The question seems to answer itself. After all, C.E.O.’s work with people all day. Novel-reading should give them greater psychological insight, a feel for human relationships, a greater sensitivity toward their own emotional chords.
Sadly, though, most of the recent research suggests that these are not the most important talents for a person who is trying to run a company. Steven Kaplan, Mark Klebanov and Morten Sorensen recently completed a study called “Which C.E.O. Characteristics and Abilities Matter?”
They relied on detailed personality assessments of 316 C.E.O.’s and measured their companies’ performances. They found that strong people skills correlate loosely or not at all with being a good C.E.O. Traits like being a good listener, a good team builder, an enthusiastic colleague, a great communicator do not seem to be very important when it comes to leading successful companies.
What mattered, it turned out, were execution and organizational skills. The traits that correlated most powerfully with success were attention to detail, persistence, efficiency, analytic thoroughness and the ability to work long hours.
In other words, warm, flexible, team-oriented and empathetic people are less likely to thrive as C.E.O.’s. Organized, dogged, anal-retentive and slightly boring people are more likely to thrive.
These results are consistent with a lot of work that’s been done over the past few decades. In 2001,Jim Collins published a best-selling study called “Good to Great.” He found that the best C.E.O.’s were not the flamboyant visionaries. They were humble, self-effacing, diligent and resolute souls who found one thing they were really good at and did it over and over again.
That same year Murray Barrick, Michael Mount and Timothy Judge surveyed a century’s worth of research into business leadership. They, too, found that extroversion, agreeableness and openness to new experience did not correlate well with C.E.O. success. Instead, what mattered was emotional stability and, most of all, conscientiousness — which means being dependable, making plans and following through on them.
All this work is a reminder that, while it’s important to be a sensitive, well-rounded person for the sake of your inner fulfillment, the market doesn’t really care. The market wants you to fill an organizational role.

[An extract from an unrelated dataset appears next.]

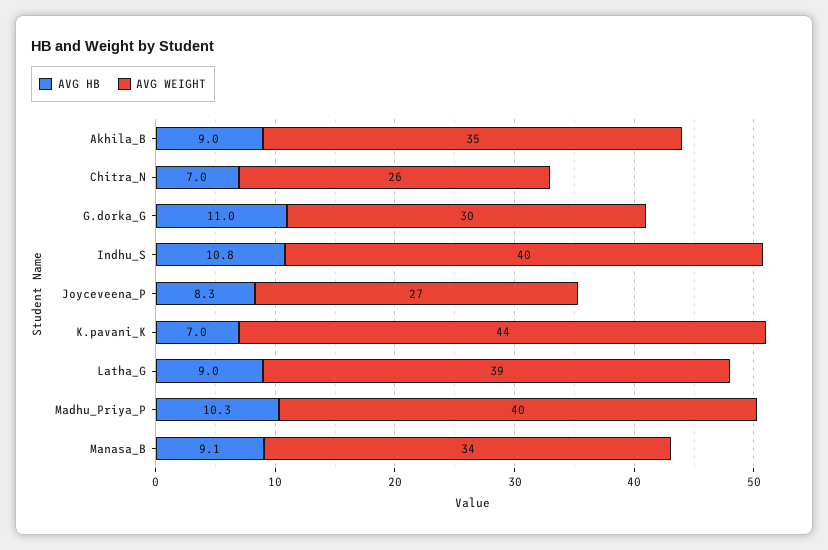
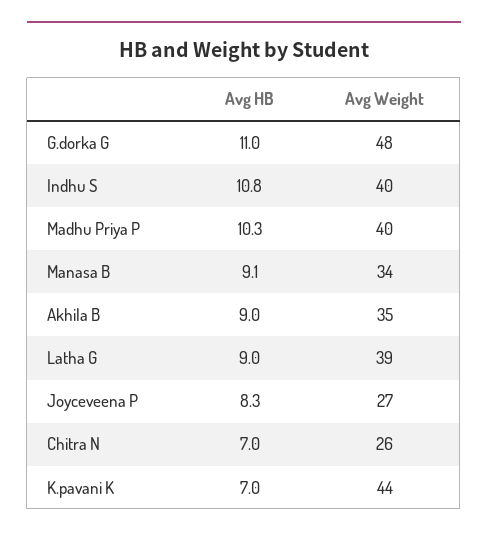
AVG WEIGHT, G.dorka_G: 30 -> 48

The market seems to want C.E.O.’s to offer a clear direction for their companies. There’s a tension between being resolute and being flexible. The research suggests it’s more important to be resolute, even at the cost of some flexibility.
The second thing the market seems to want from leaders is a relentless and somewhat mind-numbing commitment to incremental efficiency gains. Charismatic C.E.O.’s and politicians always want the exciting new breakthrough — whether it is the S.U.V. or a revolutionary new car. The methodical executives at successful companies just make the same old four-door sedan, but they make it better and better.

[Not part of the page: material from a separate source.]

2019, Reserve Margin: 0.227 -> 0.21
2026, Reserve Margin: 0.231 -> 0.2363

These sorts of dogged but diffident traits do not correlate well with education levels. C.E.O.’s with law or M.B.A. degrees do not perform better than C.E.O.’s with college degrees. These traits do not correlate with salary or compensation packages. Nor do they correlate with fame and recognition. On the contrary, a study by Ulrike Malmendier and Geoffrey Tate found that C.E.O.’s get less effective as they become more famous and receive more awards.
What these traits do add up to is a certain ideal personality type. The C.E.O.’s that are most likely to succeed are humble, diffident, relentless and a bit unidimensional. They are often not the most exciting people to be around.
For this reason, people in the literary, academic and media worlds rarely understand business. It is nearly impossible to think of a novel that accurately portrays business success. That’s because the virtues that writers tend to admire — those involving self-expression and self-exploration — are not the ones that lead to corporate excellence.
For the same reason, business and politics do not blend well. Business leaders tend to perform poorly in Washington, while political leaders possess precisely those talents — charisma, charm, personal skills — that are of such limited value when it comes to corporate execution.
Fortunately, America is a big place. Literary culture has thrived in Boston, New York and on campuses. Political culture has thrived in Washington. Until recently, corporate culture has been free to thrive in such unlikely places as Bentonville, Omaha and Redmond.
Of course, that’s changing. We now have an administration freely interposing itself in the management culture of industry after industry. It won’t be the regulations that will be costly, but the revolution in values. When Washington is a profit center, C.E.O.’s are forced to adopt the traits of politicians. That is the insidious way that other nations have lost their competitive edge.